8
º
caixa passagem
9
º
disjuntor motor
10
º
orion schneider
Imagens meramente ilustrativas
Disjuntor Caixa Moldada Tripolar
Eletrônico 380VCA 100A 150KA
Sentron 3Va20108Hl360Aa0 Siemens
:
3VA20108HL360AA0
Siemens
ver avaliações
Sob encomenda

▸ **Problem to solve**: Repeat the lines above word for word, keeping each one on its own line.

▸ **Exercise answer**:
8
º
caixa passagem
9
º
disjuntor motor
10
º
orion schneider
Imagens meramente ilustrativas
Disjuntor Caixa Moldada Tripolar
Eletrônico 380VCA 100A 150KA
Sentron 3Va20108Hl360Aa0 Siemens
:
3VA20108HL360AA0
Siemens
ver avaliações
Sob encomenda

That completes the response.